#### WORK ORDER:
The answer must consist of every line from the entries that holds the word "Douglas".

Dataset entries:
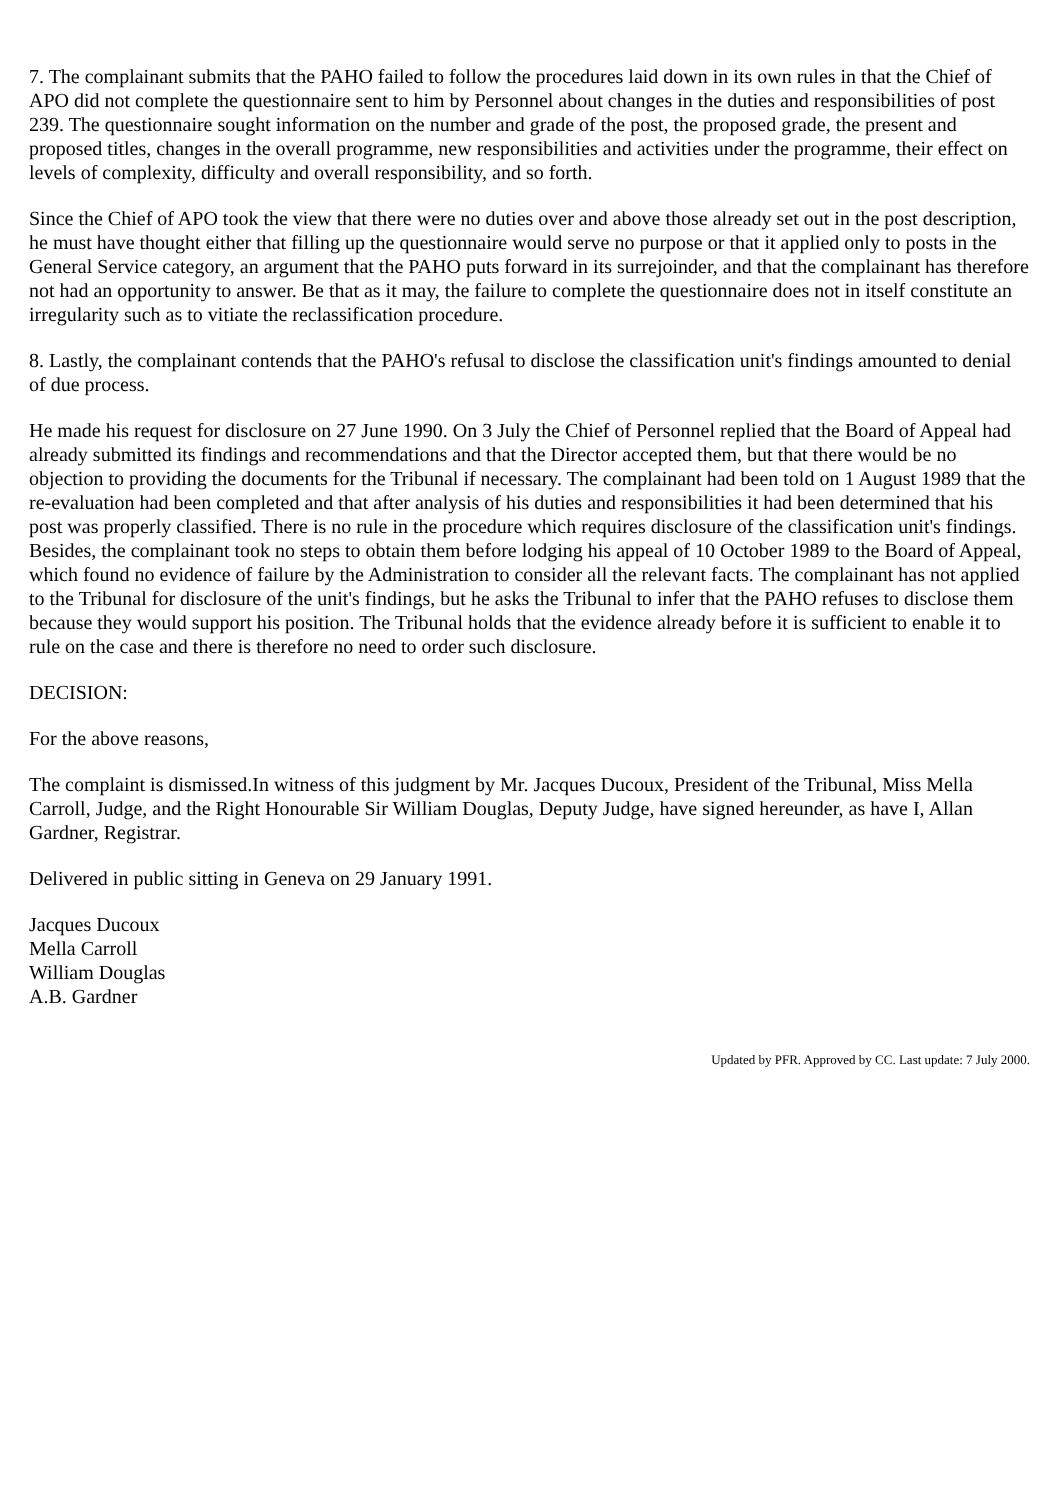7. The complainant submits that the PAHO failed to follow the procedures laid down in its own rules in that the Chief of APO did not complete the questionnaire sent to him by Personnel about changes in the duties and responsibilities of post 239. The questionnaire sought information on the number and grade of the post, the proposed grade, the present and proposed titles, changes in the overall programme, new responsibilities and activities under the programme, their effect on levels of complexity, difficulty and overall responsibility, and so forth.
Since the Chief of APO took the view that there were no duties over and above those already set out in the post description, he must have thought either that filling up the questionnaire would serve no purpose or that it applied only to posts in the General Service category, an argument that the PAHO puts forward in its surrejoinder, and that the complainant has therefore not had an opportunity to answer. Be that as it may, the failure to complete the questionnaire does not in itself constitute an irregularity such as to vitiate the reclassification procedure.
8. Lastly, the complainant contends that the PAHO's refusal to disclose the classification unit's findings amounted to denial of due process.
He made his request for disclosure on 27 June 1990. On 3 July the Chief of Personnel replied that the Board of Appeal had already submitted its findings and recommendations and that the Director accepted them, but that there would be no objection to providing the documents for the Tribunal if necessary. The complainant had been told on 1 August 1989 that the re-evaluation had been completed and that after analysis of his duties and responsibilities it had been determined that his post was properly classified. There is no rule in the procedure which requires disclosure of the classification unit's findings. Besides, the complainant took no steps to obtain them before lodging his appeal of 10 October 1989 to the Board of Appeal, which found no evidence of failure by the Administration to consider all the relevant facts. The complainant has not applied to the Tribunal for disclosure of the unit's findings, but he asks the Tribunal to infer that the PAHO refuses to disclose them because they would support his position. The Tribunal holds that the evidence already before it is sufficient to enable it to rule on the case and there is therefore no need to order such disclosure.
DECISION:
For the above reasons,
The complaint is dismissed.In witness of this judgment by Mr. Jacques Ducoux, President of the Tribunal, Miss Mella Carroll, Judge, and the Right Honourable Sir William Douglas, Deputy Judge, have signed hereunder, as have I, Allan Gardner, Registrar.
Delivered in public sitting in Geneva on 29 January 1991.
Jacques Ducoux
Mella Carroll
William Douglas
A.B. Gardner
Updated by PFR. Approved by CC. Last update: 7 July 2000.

#### WRITTEN RESPONSE:
The complaint is dismissed.In witness of this judgment by Mr. Jacques Ducoux, President of the Tribunal, Miss Mella Carroll, Judge, and the Right Honourable Sir William Douglas, Deputy Judge, have signed hereunder, as have I, Allan Gardner, Registrar.
William Douglas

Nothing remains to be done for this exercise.